Besides analyzing the samples that have already been taken from Lake Whillans, what else lies ahead for the WISSARD project?

The current plan is to go back to Lake Whillans in December 2013 to take more water and sediment samples. We also hope to go downstream from Lake Whillans and drill at the grounding zone (where ice from the ice sheet starts to flow out over the sea as an ice shelf) and recover water and sediment samples where the Whillans Ice Stream flows into the Ross Sea.

Over the long term, I've got colleagues involved in ongoing work. They've deployed seismometers on the ice surface and down the now frozen borehole drilled to access Lake Whillans. The seismometers will measure the sounds naturally produced by the ice and subglacial water to understand the flow properties of the Whillans Ice Stream.

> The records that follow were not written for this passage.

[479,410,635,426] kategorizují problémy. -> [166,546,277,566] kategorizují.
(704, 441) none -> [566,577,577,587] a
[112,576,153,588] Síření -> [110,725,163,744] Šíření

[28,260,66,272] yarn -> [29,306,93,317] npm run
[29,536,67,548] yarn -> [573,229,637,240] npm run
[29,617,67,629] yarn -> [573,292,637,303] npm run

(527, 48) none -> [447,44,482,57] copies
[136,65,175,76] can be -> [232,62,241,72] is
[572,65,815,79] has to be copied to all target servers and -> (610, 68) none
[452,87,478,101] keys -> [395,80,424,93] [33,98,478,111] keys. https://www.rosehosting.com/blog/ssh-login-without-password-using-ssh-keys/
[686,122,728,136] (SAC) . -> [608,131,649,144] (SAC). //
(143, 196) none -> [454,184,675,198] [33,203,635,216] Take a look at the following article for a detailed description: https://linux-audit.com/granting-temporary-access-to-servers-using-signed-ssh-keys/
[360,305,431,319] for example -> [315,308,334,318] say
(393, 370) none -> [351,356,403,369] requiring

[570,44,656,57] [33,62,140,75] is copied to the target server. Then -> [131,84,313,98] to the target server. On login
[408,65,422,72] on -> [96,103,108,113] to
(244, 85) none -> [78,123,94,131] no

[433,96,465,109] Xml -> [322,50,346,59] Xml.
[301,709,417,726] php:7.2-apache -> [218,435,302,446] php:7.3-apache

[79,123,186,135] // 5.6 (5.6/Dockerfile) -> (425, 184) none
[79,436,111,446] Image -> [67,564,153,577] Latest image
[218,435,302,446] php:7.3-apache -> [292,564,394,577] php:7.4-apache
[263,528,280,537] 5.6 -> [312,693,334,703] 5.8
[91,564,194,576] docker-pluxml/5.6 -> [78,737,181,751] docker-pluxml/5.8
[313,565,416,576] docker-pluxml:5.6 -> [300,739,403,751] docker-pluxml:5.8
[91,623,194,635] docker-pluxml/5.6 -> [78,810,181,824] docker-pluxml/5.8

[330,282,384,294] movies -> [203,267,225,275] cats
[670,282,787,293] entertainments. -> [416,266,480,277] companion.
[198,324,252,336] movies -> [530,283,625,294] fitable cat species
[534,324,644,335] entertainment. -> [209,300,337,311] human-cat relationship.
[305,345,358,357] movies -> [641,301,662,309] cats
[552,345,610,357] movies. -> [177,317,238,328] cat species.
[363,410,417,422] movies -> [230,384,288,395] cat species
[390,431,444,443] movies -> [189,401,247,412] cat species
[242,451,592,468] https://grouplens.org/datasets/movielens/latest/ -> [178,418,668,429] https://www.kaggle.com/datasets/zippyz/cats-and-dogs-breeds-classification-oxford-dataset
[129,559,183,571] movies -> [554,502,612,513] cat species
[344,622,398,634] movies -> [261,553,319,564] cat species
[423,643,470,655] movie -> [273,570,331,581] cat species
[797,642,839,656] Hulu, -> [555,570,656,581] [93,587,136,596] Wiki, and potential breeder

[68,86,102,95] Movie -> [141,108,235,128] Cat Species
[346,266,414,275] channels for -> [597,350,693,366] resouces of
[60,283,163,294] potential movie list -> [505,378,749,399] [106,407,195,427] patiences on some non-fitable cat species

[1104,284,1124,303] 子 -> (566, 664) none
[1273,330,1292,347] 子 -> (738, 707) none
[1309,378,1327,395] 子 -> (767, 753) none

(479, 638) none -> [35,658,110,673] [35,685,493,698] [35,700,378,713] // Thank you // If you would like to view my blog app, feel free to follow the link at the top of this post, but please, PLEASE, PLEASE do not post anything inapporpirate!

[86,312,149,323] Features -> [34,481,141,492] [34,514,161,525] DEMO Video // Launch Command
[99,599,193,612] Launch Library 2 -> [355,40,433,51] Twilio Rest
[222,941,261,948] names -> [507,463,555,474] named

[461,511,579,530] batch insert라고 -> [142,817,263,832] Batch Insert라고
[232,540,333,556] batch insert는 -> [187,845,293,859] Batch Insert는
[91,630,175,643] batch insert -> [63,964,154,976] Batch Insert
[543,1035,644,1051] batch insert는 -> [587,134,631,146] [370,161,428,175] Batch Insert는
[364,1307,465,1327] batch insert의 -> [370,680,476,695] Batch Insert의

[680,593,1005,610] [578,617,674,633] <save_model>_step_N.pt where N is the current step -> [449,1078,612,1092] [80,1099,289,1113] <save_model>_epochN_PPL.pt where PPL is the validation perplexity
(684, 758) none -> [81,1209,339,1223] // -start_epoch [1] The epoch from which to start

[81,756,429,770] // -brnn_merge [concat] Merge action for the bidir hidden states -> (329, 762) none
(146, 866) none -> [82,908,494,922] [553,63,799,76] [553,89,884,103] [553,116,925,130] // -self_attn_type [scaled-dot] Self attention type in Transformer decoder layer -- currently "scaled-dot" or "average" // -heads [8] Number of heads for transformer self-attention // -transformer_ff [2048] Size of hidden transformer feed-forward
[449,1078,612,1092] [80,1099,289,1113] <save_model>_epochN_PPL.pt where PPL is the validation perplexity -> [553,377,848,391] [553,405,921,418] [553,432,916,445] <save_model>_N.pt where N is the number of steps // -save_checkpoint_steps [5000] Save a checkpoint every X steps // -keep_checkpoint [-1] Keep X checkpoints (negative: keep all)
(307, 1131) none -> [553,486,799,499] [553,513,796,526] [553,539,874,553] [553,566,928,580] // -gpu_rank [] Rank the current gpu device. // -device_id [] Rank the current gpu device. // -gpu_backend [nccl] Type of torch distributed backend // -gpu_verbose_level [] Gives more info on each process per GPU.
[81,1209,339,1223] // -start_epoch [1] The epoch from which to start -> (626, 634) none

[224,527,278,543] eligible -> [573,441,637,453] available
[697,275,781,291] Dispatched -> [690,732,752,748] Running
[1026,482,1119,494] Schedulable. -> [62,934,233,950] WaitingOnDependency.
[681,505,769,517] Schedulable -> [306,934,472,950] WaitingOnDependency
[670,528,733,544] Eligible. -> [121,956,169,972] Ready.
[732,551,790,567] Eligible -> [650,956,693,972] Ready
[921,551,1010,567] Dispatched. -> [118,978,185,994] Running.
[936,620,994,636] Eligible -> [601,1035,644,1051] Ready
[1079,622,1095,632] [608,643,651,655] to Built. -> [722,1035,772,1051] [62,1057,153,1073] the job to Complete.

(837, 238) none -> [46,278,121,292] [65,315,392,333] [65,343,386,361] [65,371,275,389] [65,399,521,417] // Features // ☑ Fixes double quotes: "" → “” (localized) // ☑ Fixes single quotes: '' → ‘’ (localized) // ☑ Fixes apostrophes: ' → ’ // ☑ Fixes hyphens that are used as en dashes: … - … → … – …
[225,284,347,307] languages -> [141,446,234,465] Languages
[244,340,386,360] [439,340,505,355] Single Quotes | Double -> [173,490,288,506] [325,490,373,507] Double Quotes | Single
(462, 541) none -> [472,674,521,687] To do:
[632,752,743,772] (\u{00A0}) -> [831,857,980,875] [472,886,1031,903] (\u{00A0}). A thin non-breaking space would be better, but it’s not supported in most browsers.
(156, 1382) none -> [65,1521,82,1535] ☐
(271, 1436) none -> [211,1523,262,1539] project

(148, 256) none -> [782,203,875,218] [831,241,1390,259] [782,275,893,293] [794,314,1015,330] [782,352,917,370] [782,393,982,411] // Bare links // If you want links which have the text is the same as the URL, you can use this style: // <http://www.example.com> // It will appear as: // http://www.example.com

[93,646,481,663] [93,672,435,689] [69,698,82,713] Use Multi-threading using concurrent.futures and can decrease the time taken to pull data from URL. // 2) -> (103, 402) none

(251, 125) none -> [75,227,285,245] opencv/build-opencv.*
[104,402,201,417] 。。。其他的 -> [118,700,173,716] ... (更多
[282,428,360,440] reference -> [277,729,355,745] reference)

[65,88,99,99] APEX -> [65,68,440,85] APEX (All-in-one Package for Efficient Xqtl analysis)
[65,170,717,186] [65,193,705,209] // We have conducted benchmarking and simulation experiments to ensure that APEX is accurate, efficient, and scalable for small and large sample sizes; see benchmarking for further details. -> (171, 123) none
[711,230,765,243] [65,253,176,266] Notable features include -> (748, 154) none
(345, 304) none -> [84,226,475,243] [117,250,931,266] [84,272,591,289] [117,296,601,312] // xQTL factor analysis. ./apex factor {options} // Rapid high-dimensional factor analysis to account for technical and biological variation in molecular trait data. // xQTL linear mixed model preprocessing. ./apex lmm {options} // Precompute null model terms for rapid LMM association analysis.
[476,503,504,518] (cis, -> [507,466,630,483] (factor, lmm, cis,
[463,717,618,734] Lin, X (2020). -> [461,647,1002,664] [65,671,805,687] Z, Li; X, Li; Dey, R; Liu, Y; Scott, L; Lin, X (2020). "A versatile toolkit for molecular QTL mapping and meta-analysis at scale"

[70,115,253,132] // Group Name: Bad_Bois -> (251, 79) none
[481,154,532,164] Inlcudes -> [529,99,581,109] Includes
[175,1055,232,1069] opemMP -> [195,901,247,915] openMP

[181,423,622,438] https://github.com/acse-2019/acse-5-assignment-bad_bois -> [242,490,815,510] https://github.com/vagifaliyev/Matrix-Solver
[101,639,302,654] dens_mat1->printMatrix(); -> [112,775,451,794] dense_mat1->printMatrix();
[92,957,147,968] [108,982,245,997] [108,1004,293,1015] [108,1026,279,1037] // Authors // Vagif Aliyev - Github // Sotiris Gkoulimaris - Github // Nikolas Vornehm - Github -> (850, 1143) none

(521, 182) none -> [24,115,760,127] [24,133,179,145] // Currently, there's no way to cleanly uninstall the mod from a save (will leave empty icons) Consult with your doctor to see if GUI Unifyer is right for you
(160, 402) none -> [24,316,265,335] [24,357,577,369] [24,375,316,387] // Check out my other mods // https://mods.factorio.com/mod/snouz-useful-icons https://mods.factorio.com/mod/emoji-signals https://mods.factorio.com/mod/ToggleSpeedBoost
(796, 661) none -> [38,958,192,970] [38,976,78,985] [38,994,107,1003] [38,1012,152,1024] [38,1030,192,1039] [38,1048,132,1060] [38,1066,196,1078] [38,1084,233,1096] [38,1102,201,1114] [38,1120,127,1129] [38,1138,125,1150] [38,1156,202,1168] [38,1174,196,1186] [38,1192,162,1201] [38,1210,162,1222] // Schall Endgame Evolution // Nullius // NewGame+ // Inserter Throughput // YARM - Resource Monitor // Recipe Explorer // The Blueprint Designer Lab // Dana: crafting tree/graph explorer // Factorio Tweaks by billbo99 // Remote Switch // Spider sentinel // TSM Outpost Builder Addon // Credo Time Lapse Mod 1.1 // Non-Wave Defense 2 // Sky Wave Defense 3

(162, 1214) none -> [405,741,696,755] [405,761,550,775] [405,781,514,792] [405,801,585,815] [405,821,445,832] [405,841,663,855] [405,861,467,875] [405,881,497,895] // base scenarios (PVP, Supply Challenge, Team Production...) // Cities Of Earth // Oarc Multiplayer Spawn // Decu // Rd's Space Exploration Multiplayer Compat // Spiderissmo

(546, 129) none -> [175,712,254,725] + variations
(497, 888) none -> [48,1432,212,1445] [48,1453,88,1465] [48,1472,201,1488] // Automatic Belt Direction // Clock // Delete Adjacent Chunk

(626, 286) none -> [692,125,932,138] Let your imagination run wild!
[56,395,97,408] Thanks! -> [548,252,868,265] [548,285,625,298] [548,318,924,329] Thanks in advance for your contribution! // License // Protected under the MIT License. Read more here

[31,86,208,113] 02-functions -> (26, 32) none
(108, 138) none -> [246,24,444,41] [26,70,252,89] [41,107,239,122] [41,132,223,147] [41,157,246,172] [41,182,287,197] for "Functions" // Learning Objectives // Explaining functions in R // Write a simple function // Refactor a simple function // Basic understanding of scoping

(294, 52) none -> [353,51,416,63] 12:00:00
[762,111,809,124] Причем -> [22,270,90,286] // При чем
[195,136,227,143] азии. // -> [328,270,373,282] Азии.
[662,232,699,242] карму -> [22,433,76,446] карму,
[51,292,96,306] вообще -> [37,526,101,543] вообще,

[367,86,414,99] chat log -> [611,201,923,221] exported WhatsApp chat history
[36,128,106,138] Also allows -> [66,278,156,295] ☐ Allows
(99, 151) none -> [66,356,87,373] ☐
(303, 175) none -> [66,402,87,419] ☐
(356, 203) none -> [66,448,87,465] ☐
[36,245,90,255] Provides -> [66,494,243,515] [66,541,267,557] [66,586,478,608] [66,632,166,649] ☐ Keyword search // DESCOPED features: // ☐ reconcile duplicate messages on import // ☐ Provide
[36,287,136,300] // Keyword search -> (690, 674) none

How much do scientists currently know about subglacial lakes and the hydrological system of the Antarctic Ice Sheet, and how much would they like to know?

Significant advances have been made in the past 15-20 years. During this time, scientists have developed and implemented the technology that has made it possible to find subglacial lakes and better understand their connection to the broader hydrological system of the Antarctic Ice Sheet. However, I think we currently know a pretty limited amount. The Antarctic continent is 14 million km2, and we haven't been able to investigate all parts of the ice sheet.

The scientific community has identified about 400 subglacial lakes beneath the ice sheet. There are likely many more, but these unmapped regions of the Antarctic Ice Sheet can only be discovered with additional airborne radio echo sounding surveys.

In certain areas, there's evidence that some subglacial lakes are interconnected. Some lakes fill and drain with water, which has the potential to change ice flow dynamics downstream.

But at the moment, I'd say that we have a relatively limited knowledge of how the hydrology works at the scale of the entire ice sheet. There are certain areas where you have detailed analysis of ice velocity that can be linked to subglacial hydrological changes, as in the case of Byrd Glacier, which I mentioned before. But we don't currently have that level of detailed coverage for the entire ice sheet.

Nonetheless, there's a lot of ongoing research and future research work planned that will help us improve our understanding of the ice sheet's subglacial hydrology.